Necessary and sufficient conditions for strong stability of explicit Runge-Kutta methods

TL;DR

This paper investigates the strong stability of explicit Runge-Kutta methods for linear ODEs, establishing new necessary and sufficient conditions, and resolving an open question about stability for certain orders and stages.

Contribution

It proves that explicit Runge-Kutta schemes of order multiples of 4 with equal stages are not strongly stable and provides conditions involving the stability function and hypocoercivity index for other cases.

Findings

Explicit RK schemes of order p in 4N with s=p stages are not strongly stable.

Necessary and sufficient conditions for strong stability are derived involving the stability function.

The hypocoercivity index of the system matrix plays a role in stability analysis.

Abstract

Strong stability is a property of time integration schemes for ODEs that preserve temporal monotonicity of solutions in arbitrary (inner product) norms. It is proved that explicit Runge--Kutta schemes of order $p\in 4\mathbb{N}$ with $s=p$ stages for linear autonomous ODE systems are not strongly stable, closing an open stability question from [Z.~Sun and C.-W.~Shu, SIAM J. Numer.
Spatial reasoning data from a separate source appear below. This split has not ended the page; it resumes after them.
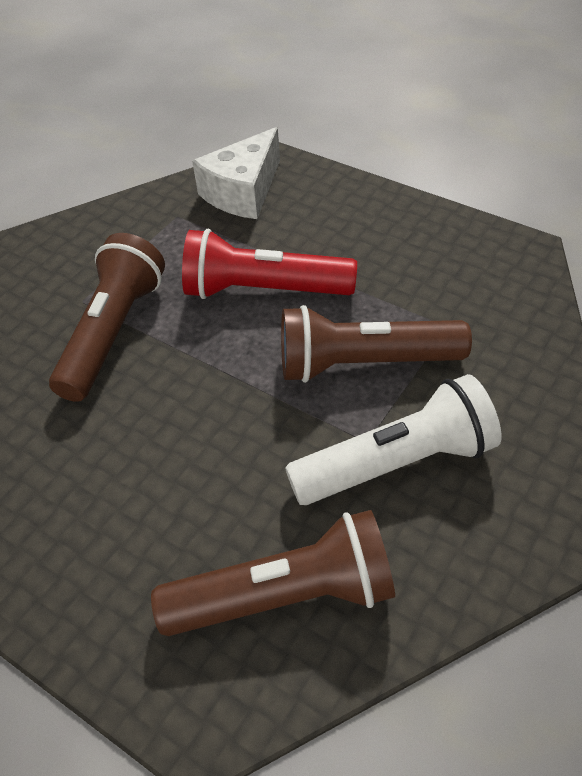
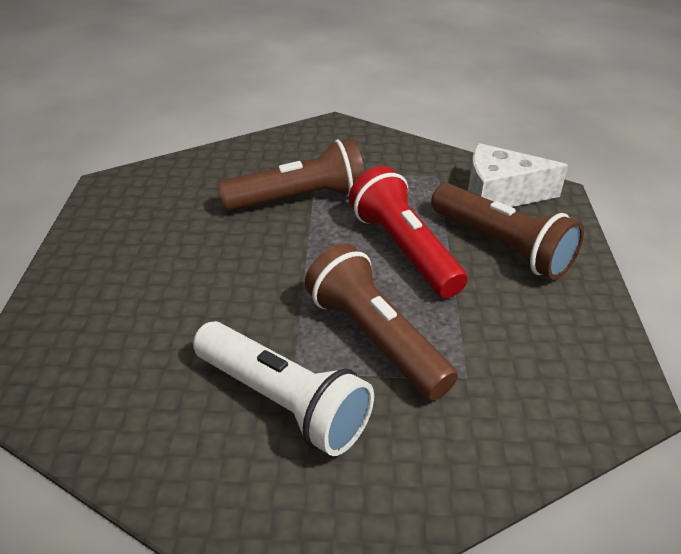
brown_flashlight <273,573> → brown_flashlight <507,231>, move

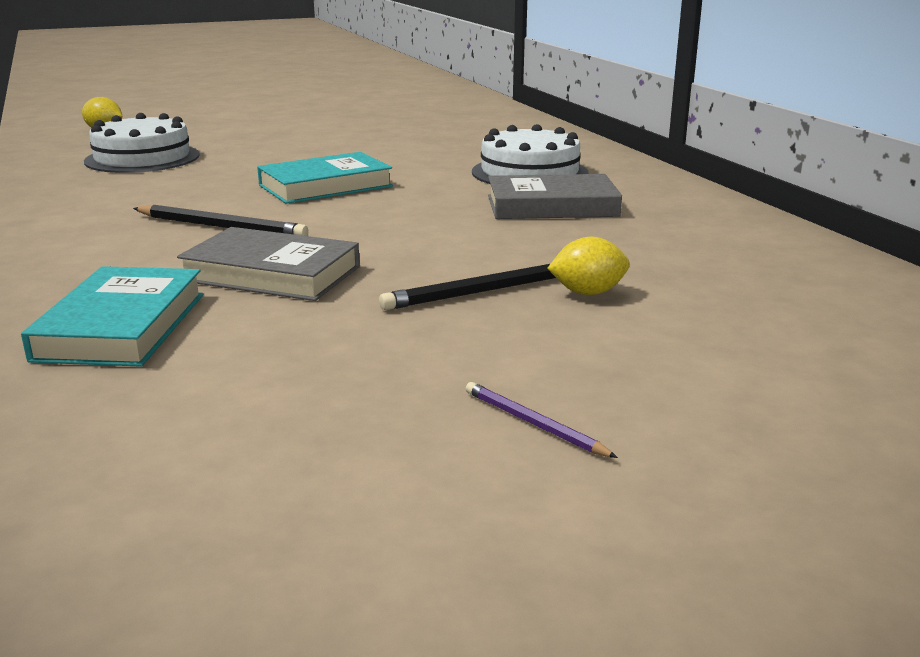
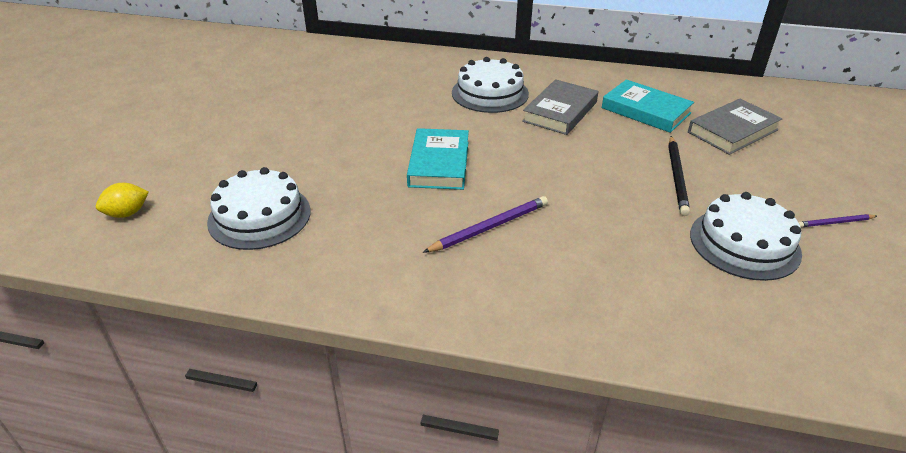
turquoise_book <112,316> → turquoise_book <648,106>, move
black_pencil <220,220> → purple_pencil <485,224>
grey_book <268,264> → grey_book <735,127>, move
yellow_lemon <588,266> → -
- → white_cake <746,236>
Anal. 57 (2019), 1158--1182]. Furthermore, for explicit Runge--Kutta methods of order $p\in\mathbb{N}$ and $s>p$ stages, we prove several sufficient as well as necessary conditions for strong stability. These conditions involve both the stability function and the hypocoercivity index of the ODE system matrix. This index is a structural property combining the Hermitian and skew-Hermitian part of the system matrix.